Photo by Mark Kane
Tough, trouble-free, and long-lived, ginkgo is not just a good yard tree, it’s also a wonderful curiosity. There are imprints in rock from 50 million years ago that look exactly like the leaves of today’s ginkgo (Ginkgo biloba). In fact, the species is often called a “living fossil.”
The gingko tree also has ancient relatives, maybe even a kinship with ferns, yet it shares features of deciduous trees like maples (it drops its leaves), and conifers like pines (the leaves have parallel veins). Its closest (but distant) relatives today are cycads, which go back 190 million years and always make me wonder if dinosaurs grazed them. Though there were once many ginkgo-like plants, the pre-eminent survivor, Ginkgo biloba, also called the maidenhair tree, is native only to central China.

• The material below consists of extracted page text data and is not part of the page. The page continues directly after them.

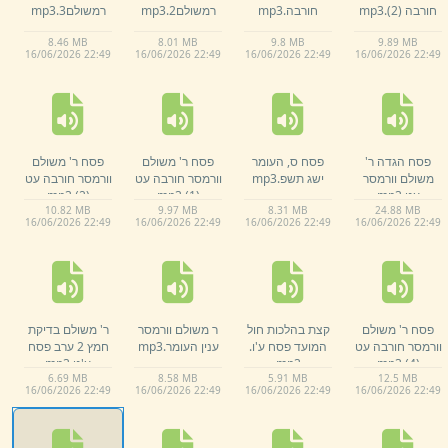
חורבה (2)
.
mp3
חורבה.
mp3
רמשולם2.
mp3
רמשולם3.
mp3
8.
46 MB
8.
01 MB
9.
8 MB
9.
89 MB
16/
06/
2026 22:
49
16/
06/
2026 22:
49
16/
06/
2026 22:
49
16/
06/
2026 22:
49
פסח הגדה ר'
פסח ס,
העומר
פסח ר' משולם
פסח ר' משולם
משולם וורמסר
ישג תשפ.
mp3
וורמסר חורבה עט
וורמסר חורבה עט
עט.
mp3
(1)
.
mp3
(2)
.
mp3
10.
82 MB
9.
97 MB
8.
31 MB
24.
88 MB
16/
06/
2026 22:
49
16/
06/
2026 22:
49
16/
06/
2026 22:
49
16/
06/
2026 22:
49
פסח ר' משולם
קצת בהלכות חול
ר משולם וורמסר
ר' משולם בדיקת
וורמסר חורבה עט
המועד פסח ע'ו.
ענין העומר.
mp3
חמץ 2 ערב פסח
(4)
.
mp3
mp3
ע'ט.
mp3
6.
69 MB
8.
58 MB
5.
91 MB
12.
5 MB
16/
06/
2026 22:
49
16/
06/
2026 22:
49
16/
06/
2026 22:
49
16/
06/
2026 22:
49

The branches tend to grow horizontally, but there are trees with narrow silhouettes and upright branches, like ‘Princeton Sentry.’ The bark is gray and furrowed. The leaves are fan-shaped (unique among plants that make seeds) and the veins radiate from the leaf stem almost in parallel, a bit like the veins of conifers. Unlike conifers, however, the ginkgo drops its leaves every autumn. Some trees first turn a gorgeous tawny gold.
Ginkgo trees are either male or female. Females make small soft fruits that have a very unpleasant odor. There’s a female tree around the corner from me that drops its fruit on a sidewalk where walkers crush it underfoot. The smell is in the air for half a block. So, before you buy a young tree, make sure you know its gender!